DETAILED DESCRIPTION OF EXAMPLES OF THE INVENTION

[0096] Referring now in more detail to the drawings, the present invention will below be described in more detail. The pneumatic, or non-pneumatic, tire 10 illustrated in FIGS. 1-5 may have a tread 11 with narrow sacrificial circumferential shoulder ribs 18 defined by circumferential shoulder grooves 28 at the lateral edges of the main tread portion. The shoulder grooves 28 may have curved, cylindrical radially innermost surfaces 29 to mitigate cracking (FIG. 5). The narrow sacrificial shoulder ribs 18 may be radially recessed from the main tread portion. The main tread portion may be defined by intermediate circumferential first ribs 12, intermediate circumferential second ribs 14, and a center intermediate circumferential third rib 16. The intermediate circumferential ribs 12, 14, 16 may be defined by the shoulder grooves 18, two stabilizing circumferential grooves 22, and two central circumferential grooves 24. The two central circumferential grooves 24 may each have a trapezoidal cross-section with slanted walls and a flat bottom (FIG. 4). The intermediate circumferential second ribs 14 and the center intermediate circumferential third rib 16 may have wavy blind sipes 15, 17, respectively, for improving performance of the tread 11.

[0097] The two stabilizing circumferential grooves 22 may also have a trapezoidal cross-section with slanted walls and a flat bottom, similar to the two central circumferential grooves 24. As shown in FIG. 4, the radial depth of each stabilizing grooves 22 may be more shallow or less than the depth of the central circumferential grooves 24. The stabilizing groove depths may be about 50% of the central groove depths (FIG. 4). At the flat bottom of each stabilizing groove 22 may be a stabilizing structure 220. The stabilizing structures 220 may define circumferentially extending wavy subgrooves 222 in the bottoms of the stabilizing grooves 22. As shown in FIG. 3, both the axial width of the subgrooves 222 and the axial width of the wave pattern may be less than the axial width of the bottoms of the stabilizing grooves 22. The subgrooves 222 may have curved, cylindrical radially innermost surfaces 229 to mitigate cracking and to increase axial flexibility of the stabilizing structures 222 (FIG. 5).

[0098] When an axially inward load is placed on the tread 11, such as while the vehicle is cornering, the axial width of the subgrooves 222 may shrink to as little as 0.0 mm (e.g., touching). Because of the wavy pattern of the subgrooves 222, the walls of the subgrooves may interlock thereby preventing relative circumferential movement between the walls of the subgrooves. This may provide an increase in stiffness of the tread 11 while cornering, without requiring increased overall stiffness of the tread during straight line movement of the vehicle.

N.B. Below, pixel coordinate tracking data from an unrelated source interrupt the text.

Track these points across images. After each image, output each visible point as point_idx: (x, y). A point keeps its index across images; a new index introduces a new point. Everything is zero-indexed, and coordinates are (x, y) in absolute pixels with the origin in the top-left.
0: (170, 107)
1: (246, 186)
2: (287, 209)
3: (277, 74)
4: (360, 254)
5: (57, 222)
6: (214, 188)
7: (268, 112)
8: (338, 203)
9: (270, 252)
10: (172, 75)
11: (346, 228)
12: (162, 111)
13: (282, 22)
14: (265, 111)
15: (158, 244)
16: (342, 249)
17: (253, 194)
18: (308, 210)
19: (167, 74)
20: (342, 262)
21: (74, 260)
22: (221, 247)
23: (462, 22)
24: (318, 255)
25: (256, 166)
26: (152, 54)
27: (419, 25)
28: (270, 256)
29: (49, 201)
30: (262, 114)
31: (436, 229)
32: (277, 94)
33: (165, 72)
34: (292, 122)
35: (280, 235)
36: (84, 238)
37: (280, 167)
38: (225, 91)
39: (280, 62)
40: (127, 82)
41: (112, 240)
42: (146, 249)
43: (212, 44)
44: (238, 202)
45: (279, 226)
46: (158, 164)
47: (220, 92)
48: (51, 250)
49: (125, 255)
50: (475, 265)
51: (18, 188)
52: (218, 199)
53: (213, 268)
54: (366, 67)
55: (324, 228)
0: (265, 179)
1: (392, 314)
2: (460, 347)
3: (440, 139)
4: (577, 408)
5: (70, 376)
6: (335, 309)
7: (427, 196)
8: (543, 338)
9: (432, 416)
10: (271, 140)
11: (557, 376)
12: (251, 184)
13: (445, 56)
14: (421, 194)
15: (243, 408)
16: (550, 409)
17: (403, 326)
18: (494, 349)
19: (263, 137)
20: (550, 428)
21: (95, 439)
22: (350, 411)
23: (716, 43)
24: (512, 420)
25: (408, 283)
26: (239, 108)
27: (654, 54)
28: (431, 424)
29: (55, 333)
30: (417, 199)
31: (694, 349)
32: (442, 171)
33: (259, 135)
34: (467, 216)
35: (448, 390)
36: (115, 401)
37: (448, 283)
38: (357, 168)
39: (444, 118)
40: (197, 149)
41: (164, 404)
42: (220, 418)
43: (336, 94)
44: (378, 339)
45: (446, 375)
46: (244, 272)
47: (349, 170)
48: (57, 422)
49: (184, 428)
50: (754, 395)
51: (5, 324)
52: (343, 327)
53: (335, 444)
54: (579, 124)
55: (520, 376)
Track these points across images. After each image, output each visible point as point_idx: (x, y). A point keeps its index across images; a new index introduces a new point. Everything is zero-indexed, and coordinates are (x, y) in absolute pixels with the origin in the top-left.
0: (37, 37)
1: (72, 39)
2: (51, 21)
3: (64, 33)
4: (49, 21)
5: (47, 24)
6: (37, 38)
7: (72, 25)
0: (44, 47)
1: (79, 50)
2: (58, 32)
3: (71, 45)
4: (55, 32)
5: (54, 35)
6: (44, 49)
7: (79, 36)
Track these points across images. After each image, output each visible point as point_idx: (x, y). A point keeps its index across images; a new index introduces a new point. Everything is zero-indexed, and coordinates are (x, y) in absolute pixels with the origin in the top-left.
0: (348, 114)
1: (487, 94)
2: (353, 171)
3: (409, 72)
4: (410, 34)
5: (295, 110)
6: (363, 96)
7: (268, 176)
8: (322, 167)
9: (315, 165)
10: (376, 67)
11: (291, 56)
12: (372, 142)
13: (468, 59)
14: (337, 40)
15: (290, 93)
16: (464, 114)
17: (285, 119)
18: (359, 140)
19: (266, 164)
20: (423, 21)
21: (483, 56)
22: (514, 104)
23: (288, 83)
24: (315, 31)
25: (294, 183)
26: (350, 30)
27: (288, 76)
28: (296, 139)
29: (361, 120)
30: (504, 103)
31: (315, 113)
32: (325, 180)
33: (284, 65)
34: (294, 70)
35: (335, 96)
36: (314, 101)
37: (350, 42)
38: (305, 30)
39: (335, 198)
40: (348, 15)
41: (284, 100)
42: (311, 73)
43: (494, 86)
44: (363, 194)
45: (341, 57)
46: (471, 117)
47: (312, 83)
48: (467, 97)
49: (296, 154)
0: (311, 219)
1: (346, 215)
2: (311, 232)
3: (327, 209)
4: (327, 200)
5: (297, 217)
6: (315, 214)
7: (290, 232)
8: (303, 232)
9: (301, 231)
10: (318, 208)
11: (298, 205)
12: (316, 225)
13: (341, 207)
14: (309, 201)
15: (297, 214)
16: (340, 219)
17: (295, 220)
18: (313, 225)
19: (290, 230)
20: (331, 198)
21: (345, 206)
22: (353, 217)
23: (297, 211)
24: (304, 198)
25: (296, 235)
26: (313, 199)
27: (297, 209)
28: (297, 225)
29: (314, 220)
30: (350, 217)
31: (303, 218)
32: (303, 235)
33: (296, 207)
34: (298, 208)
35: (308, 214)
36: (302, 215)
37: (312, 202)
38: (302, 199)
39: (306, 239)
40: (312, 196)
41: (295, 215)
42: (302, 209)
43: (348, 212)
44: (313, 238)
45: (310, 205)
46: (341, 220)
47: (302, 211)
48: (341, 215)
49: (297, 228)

[0099] During normal running of the vehicle, the narrow sacrificial shoulder ribs 18 may remain recessed to maintain a sharp edge at the axially or laterally outer edges of first ribs 12. The narrow sacrificial shoulder ribs 18 may deflect into the first ribs 12 during lateral maneuvers of the vehicle in order to laterally support the first ribs. These narrow sacrificial shoulder ribs 18 may have a coupling effect with the first ribs 12 to maintain a flat lateral or transverse profile of the footprint of the tread 11. The narrow sacrificial shoulder ribs 18 may wear at essentially the same rate as the main tread portion thereby maintaining a stable radial recess or offset distance from the main tread profile (FIG. 5).

[0100] While the present invention has been described in connection with what is considered the most practical and preferred example, it is to be understood that the present invention is not to be limited to these described examples, but is intended to cover various arrangements which are included within the spirit and scope of the broadest possible interpretation of the appended claims so as to encompass all modifications and equivalent arrangements which are possible.